__Activity__.
Filter the listing below, keeping only the lines with the word "Africa".

****

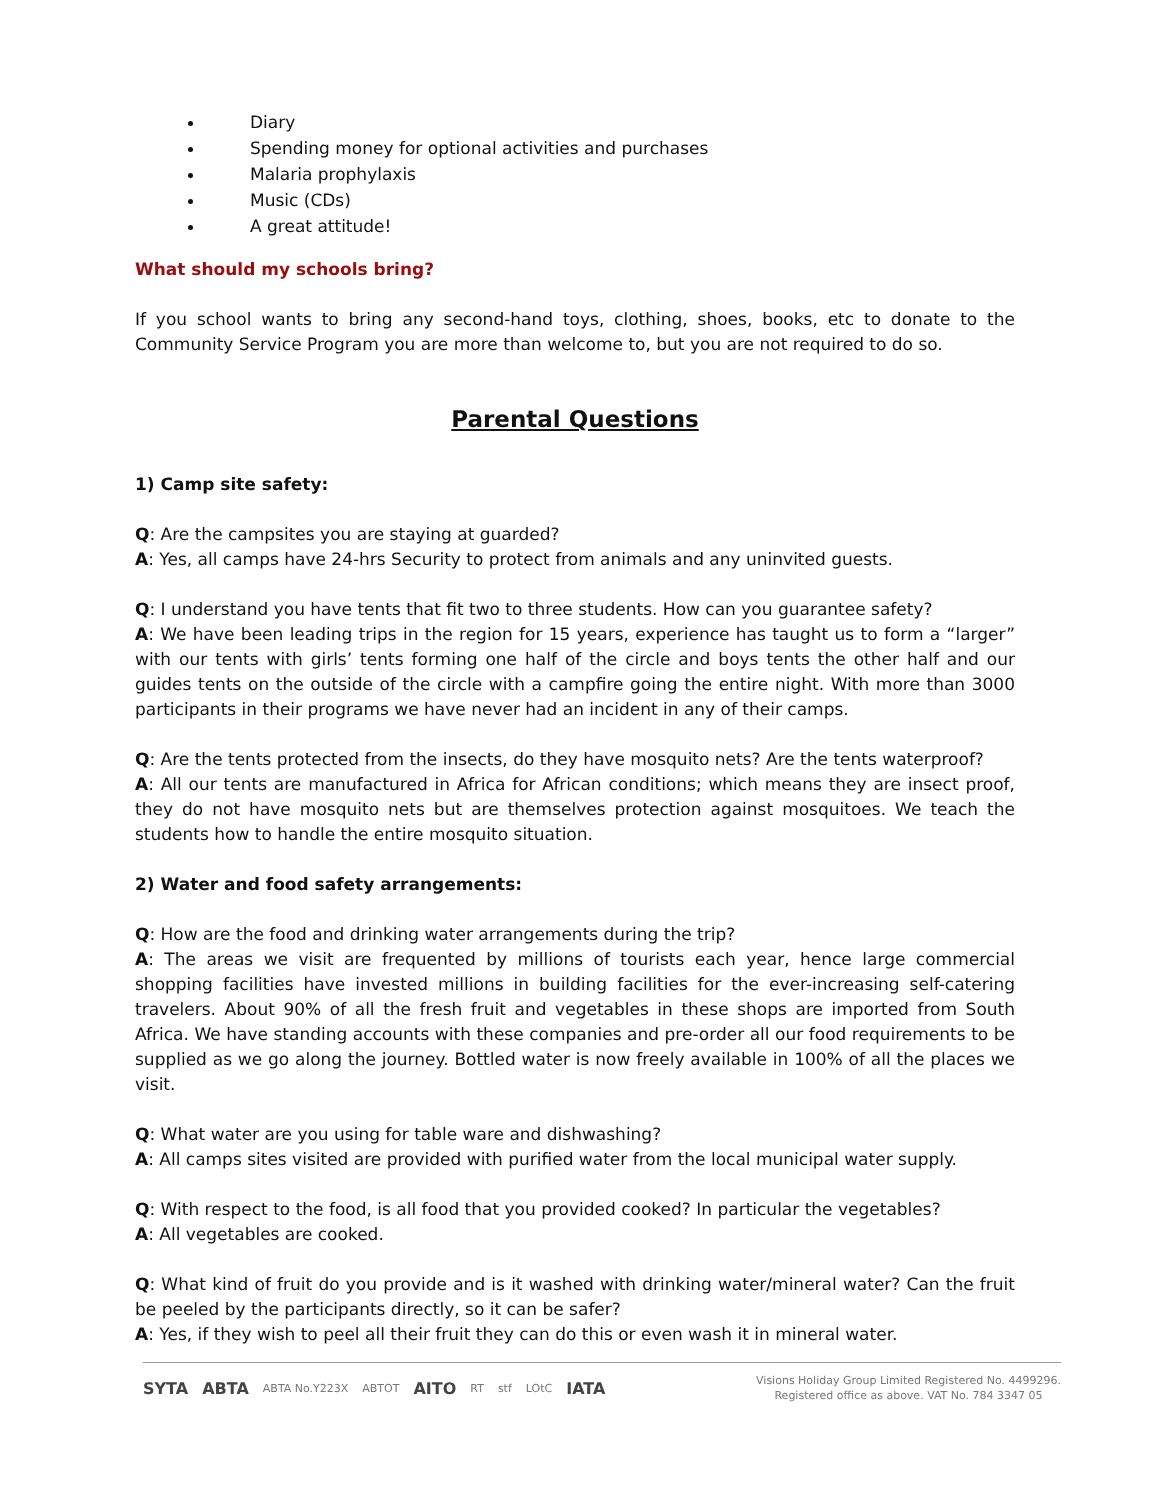Diary
Spending money for optional activities and purchases
Malaria prophylaxis
Music (CDs)
A great attitude!
What should my schools bring?
If you school wants to bring any second-hand toys, clothing, shoes, books, etc to donate to the Community Service Program you are more than welcome to, but you are not required to do so.
Parental Questions
1) Camp site safety:
Q: Are the campsites you are staying at guarded?
A: Yes, all camps have 24-hrs Security to protect from animals and any uninvited guests.
Q: I understand you have tents that fit two to three students. How can you guarantee safety?
A: We have been leading trips in the region for 15 years, experience has taught us to form a “larger” with our tents with girls’ tents forming one half of the circle and boys tents the other half and our guides tents on the outside of the circle with a campfire going the entire night. With more than 3000 participants in their programs we have never had an incident in any of their camps.
Q: Are the tents protected from the insects, do they have mosquito nets? Are the tents waterproof?
A: All our tents are manufactured in Africa for African conditions; which means they are insect proof, they do not have mosquito nets but are themselves protection against mosquitoes. We teach the students how to handle the entire mosquito situation.
2) Water and food safety arrangements:
Q: How are the food and drinking water arrangements during the trip?
A: The areas we visit are frequented by millions of tourists each year, hence large commercial shopping facilities have invested millions in building facilities for the ever-increasing self-catering travelers. About 90% of all the fresh fruit and vegetables in these shops are imported from South Africa. We have standing accounts with these companies and pre-order all our food requirements to be supplied as we go along the journey. Bottled water is now freely available in 100% of all the places we visit.
Q: What water are you using for table ware and dishwashing?
A: All camps sites visited are provided with purified water from the local municipal water supply.
Q: With respect to the food, is all food that you provided cooked? In particular the vegetables?
A: All vegetables are cooked.
Q: What kind of fruit do you provide and is it washed with drinking water/mineral water? Can the fruit be peeled by the participants directly, so it can be safer?
A: Yes, if they wish to peel all their fruit they can do this or even wash it in mineral water.
SYTA ABTA ABTA No.Y223X ABTOT AITO RT stf LOtC IATA
Visions Holiday Group Limited Registered No. 4499296.
Registered office as above. VAT No. 784 3347 05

****

__Answer section__.
A: All our tents are manufactured in Africa for African conditions; which means they are insect proof, they do not have mosquito nets but are themselves protection against mosquitoes. We teach the students how to handle the entire mosquito situation.
A: The areas we visit are frequented by millions of tourists each year, hence large commercial shopping facilities have invested millions in building facilities for the ever-increasing self-catering travelers. About 90% of all the fresh fruit and vegetables in these shops are imported from South Africa. We have standing accounts with these companies and pre-order all our food requirements to be supplied as we go along the journey. Bottled water is now freely available in 100% of all the places we visit.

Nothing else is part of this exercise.